→ Material supplied:
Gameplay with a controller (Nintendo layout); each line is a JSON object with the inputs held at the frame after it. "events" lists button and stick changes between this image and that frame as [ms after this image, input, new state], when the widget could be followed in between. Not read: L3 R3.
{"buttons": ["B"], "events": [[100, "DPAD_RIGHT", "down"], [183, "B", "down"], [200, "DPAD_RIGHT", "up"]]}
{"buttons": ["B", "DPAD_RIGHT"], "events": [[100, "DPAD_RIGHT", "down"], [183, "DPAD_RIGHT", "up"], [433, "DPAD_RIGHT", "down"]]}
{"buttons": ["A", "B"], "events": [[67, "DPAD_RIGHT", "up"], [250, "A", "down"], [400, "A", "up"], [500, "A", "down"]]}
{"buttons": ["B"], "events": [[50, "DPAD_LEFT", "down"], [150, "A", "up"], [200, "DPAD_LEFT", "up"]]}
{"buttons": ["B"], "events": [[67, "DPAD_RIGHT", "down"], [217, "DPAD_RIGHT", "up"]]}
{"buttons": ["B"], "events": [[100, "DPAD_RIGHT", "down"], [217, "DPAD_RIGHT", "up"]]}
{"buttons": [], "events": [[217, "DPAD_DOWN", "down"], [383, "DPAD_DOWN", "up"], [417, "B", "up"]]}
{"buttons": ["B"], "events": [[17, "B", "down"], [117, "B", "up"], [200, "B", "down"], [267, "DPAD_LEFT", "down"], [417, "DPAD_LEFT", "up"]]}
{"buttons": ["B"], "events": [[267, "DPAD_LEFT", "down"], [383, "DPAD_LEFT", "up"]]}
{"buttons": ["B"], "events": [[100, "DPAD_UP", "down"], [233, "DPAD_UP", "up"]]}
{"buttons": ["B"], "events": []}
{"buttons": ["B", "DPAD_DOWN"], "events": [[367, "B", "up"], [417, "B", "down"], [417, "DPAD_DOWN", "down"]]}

→ Task:
Copy out the entire listing again, word for word.

→ Answer to this problem:
Gameplay with a controller (Nintendo layout); each line is a JSON object with the inputs held at the frame after it. "events" lists button and stick changes between this image and that frame as [ms after this image, input, new state], when the widget could be followed in between. Not read: L3 R3.
{"buttons": ["B"], "events": [[100, "DPAD_RIGHT", "down"], [183, "B", "down"], [200, "DPAD_RIGHT", "up"]]}
{"buttons": ["B", "DPAD_RIGHT"], "events": [[100, "DPAD_RIGHT", "down"], [183, "DPAD_RIGHT", "up"], [433, "DPAD_RIGHT", "down"]]}
{"buttons": ["A", "B"], "events": [[67, "DPAD_RIGHT", "up"], [250, "A", "down"], [400, "A", "up"], [500, "A", "down"]]}
{"buttons": ["B"], "events": [[50, "DPAD_LEFT", "down"], [150, "A", "up"], [200, "DPAD_LEFT", "up"]]}
{"buttons": ["B"], "events": [[67, "DPAD_RIGHT", "down"], [217, "DPAD_RIGHT", "up"]]}
{"buttons": ["B"], "events": [[100, "DPAD_RIGHT", "down"], [217, "DPAD_RIGHT", "up"]]}
{"buttons": [], "events": [[217, "DPAD_DOWN", "down"], [383, "DPAD_DOWN", "up"], [417, "B", "up"]]}
{"buttons": ["B"], "events": [[17, "B", "down"], [117, "B", "up"], [200, "B", "down"], [267, "DPAD_LEFT", "down"], [417, "DPAD_LEFT", "up"]]}
{"buttons": ["B"], "events": [[267, "DPAD_LEFT", "down"], [383, "DPAD_LEFT", "up"]]}
{"buttons": ["B"], "events": [[100, "DPAD_UP", "down"], [233, "DPAD_UP", "up"]]}
{"buttons": ["B"], "events": []}
{"buttons": ["B", "DPAD_DOWN"], "events": [[367, "B", "up"], [417, "B", "down"], [417, "DPAD_DOWN", "down"]]}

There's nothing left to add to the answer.